Gather every line of the material below that contains the word "pointing". Treat uppercase and lowercase letters as distinct.
==================================================
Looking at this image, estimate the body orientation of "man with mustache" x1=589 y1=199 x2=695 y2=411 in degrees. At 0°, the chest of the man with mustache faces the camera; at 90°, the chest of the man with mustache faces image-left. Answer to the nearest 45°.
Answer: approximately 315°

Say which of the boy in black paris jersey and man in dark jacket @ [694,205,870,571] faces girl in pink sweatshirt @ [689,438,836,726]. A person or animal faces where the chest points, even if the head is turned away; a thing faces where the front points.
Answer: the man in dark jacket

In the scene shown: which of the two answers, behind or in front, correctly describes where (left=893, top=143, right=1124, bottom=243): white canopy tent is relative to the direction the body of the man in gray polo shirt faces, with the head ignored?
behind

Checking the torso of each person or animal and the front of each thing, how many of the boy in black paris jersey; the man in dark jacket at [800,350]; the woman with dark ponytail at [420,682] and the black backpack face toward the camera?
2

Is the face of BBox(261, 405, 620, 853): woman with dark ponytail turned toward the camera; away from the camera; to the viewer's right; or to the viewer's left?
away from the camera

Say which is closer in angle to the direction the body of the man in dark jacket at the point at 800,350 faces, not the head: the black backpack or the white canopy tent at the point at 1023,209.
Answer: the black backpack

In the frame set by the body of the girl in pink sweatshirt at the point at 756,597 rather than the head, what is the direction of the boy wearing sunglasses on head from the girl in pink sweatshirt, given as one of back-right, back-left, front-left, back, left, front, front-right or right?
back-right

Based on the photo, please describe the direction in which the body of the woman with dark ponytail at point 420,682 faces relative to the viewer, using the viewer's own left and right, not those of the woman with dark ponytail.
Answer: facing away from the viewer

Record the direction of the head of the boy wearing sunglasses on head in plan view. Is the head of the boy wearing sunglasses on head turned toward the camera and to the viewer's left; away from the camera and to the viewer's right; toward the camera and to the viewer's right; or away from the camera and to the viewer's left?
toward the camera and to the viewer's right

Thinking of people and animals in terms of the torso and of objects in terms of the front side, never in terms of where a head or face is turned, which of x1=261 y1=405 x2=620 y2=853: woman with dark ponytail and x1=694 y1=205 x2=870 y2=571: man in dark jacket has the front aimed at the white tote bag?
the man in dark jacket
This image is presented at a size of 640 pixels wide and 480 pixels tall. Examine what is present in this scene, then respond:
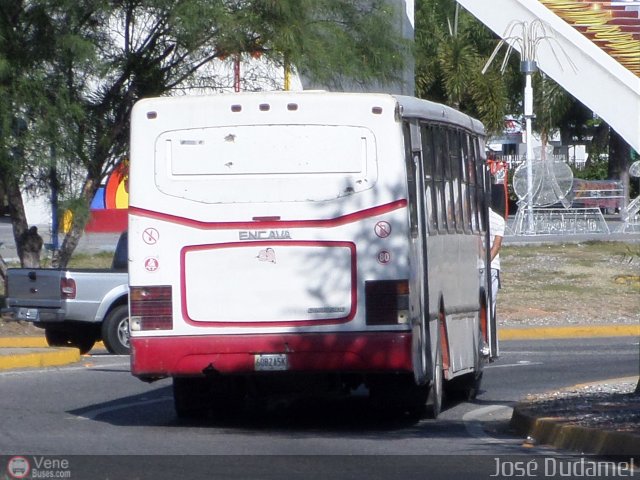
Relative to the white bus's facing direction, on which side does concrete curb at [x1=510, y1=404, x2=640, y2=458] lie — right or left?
on its right

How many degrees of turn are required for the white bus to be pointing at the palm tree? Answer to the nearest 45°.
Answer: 0° — it already faces it

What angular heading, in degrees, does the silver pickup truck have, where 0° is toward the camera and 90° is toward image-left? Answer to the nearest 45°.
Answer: approximately 225°

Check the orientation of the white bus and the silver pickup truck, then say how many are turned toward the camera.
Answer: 0

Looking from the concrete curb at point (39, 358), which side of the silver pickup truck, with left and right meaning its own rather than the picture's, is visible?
back

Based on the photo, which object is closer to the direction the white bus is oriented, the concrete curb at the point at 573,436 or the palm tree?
the palm tree

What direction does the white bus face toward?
away from the camera
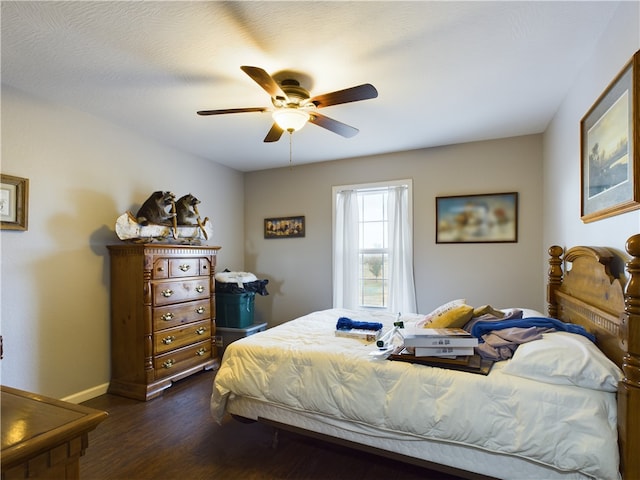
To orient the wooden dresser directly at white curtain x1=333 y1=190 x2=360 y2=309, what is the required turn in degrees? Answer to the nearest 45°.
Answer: approximately 45° to its left

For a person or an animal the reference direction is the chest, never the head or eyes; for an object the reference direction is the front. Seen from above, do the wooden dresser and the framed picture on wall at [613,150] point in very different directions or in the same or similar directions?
very different directions

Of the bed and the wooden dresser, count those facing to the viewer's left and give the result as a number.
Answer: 1

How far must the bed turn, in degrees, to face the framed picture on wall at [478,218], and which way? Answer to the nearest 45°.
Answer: approximately 90° to its right

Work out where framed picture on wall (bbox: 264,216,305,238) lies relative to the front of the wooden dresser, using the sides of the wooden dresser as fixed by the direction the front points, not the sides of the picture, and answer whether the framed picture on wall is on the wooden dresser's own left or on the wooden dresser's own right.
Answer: on the wooden dresser's own left

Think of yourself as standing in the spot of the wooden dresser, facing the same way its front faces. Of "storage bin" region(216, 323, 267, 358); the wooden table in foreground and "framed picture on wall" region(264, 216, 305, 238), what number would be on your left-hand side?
2

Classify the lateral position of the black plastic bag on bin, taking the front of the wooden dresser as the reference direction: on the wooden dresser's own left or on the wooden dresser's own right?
on the wooden dresser's own left

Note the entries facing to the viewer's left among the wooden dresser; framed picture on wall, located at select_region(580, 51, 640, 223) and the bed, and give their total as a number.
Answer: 2

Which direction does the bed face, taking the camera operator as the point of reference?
facing to the left of the viewer

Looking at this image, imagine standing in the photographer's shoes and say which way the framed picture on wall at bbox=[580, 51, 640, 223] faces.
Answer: facing to the left of the viewer

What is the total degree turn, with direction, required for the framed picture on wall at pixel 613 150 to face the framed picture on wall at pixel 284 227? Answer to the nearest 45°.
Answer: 0° — it already faces it
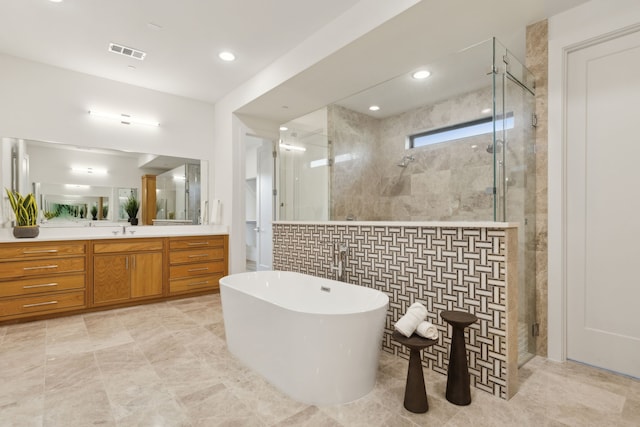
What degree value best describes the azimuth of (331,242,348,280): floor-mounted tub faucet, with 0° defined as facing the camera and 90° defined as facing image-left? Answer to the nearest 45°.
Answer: approximately 45°

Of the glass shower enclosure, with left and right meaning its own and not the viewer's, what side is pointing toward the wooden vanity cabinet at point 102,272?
right

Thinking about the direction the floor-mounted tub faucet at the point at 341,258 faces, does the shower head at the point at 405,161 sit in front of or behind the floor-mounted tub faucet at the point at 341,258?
behind

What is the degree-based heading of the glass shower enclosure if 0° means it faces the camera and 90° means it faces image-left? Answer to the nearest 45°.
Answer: approximately 315°

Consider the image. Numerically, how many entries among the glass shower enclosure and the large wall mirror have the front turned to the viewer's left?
0

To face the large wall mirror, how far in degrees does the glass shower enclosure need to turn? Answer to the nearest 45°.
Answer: approximately 135° to its right

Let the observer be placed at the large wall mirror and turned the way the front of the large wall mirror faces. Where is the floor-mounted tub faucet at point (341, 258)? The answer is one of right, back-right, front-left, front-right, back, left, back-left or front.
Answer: front-left

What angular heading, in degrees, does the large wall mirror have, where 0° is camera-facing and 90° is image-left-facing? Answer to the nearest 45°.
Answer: approximately 0°

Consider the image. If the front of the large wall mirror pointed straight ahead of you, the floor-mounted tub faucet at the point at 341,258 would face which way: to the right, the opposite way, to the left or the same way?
to the right

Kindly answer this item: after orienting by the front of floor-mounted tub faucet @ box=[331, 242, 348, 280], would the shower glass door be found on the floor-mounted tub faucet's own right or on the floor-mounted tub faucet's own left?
on the floor-mounted tub faucet's own left
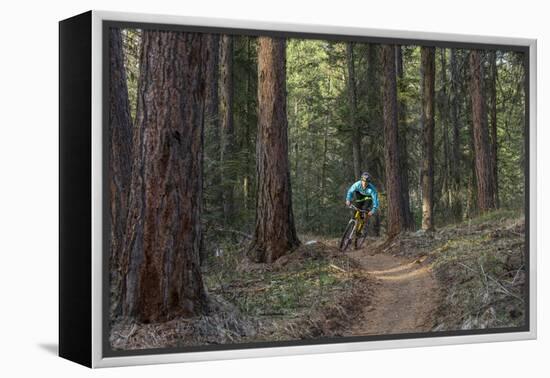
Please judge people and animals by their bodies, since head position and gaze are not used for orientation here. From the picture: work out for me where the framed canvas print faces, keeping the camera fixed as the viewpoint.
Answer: facing the viewer and to the right of the viewer
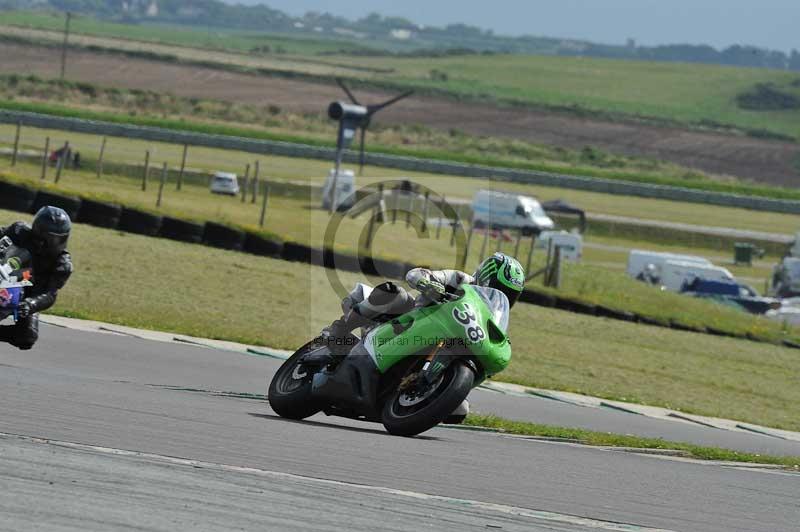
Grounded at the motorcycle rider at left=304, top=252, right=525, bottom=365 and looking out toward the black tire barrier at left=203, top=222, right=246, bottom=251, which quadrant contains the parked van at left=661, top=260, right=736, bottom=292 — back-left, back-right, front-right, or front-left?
front-right

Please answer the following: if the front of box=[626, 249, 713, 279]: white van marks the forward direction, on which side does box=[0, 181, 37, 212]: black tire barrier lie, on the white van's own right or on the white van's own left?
on the white van's own right

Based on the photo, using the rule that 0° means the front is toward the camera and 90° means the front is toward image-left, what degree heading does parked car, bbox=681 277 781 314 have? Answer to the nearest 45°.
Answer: approximately 315°

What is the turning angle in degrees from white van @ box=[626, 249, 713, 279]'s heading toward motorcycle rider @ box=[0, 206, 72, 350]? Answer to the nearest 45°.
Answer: approximately 90° to its right

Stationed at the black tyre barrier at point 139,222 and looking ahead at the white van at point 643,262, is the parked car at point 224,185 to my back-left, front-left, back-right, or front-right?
front-left

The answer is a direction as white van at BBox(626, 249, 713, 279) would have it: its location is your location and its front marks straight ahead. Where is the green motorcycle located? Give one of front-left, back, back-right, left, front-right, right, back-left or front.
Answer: right

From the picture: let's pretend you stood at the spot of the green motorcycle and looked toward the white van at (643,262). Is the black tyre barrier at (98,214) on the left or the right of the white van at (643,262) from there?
left

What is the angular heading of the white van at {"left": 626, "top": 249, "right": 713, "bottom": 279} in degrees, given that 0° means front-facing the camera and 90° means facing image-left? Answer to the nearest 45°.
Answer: approximately 270°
==================================================
*Your response:*
How many degrees of turn are required for the white bus to be pointing at the palm tree? Answer to the nearest 45°.
Of the glass shower enclosure, with left and right meaning its own and not the viewer's, what side is pointing toward the wooden vanity cabinet at point 102,272?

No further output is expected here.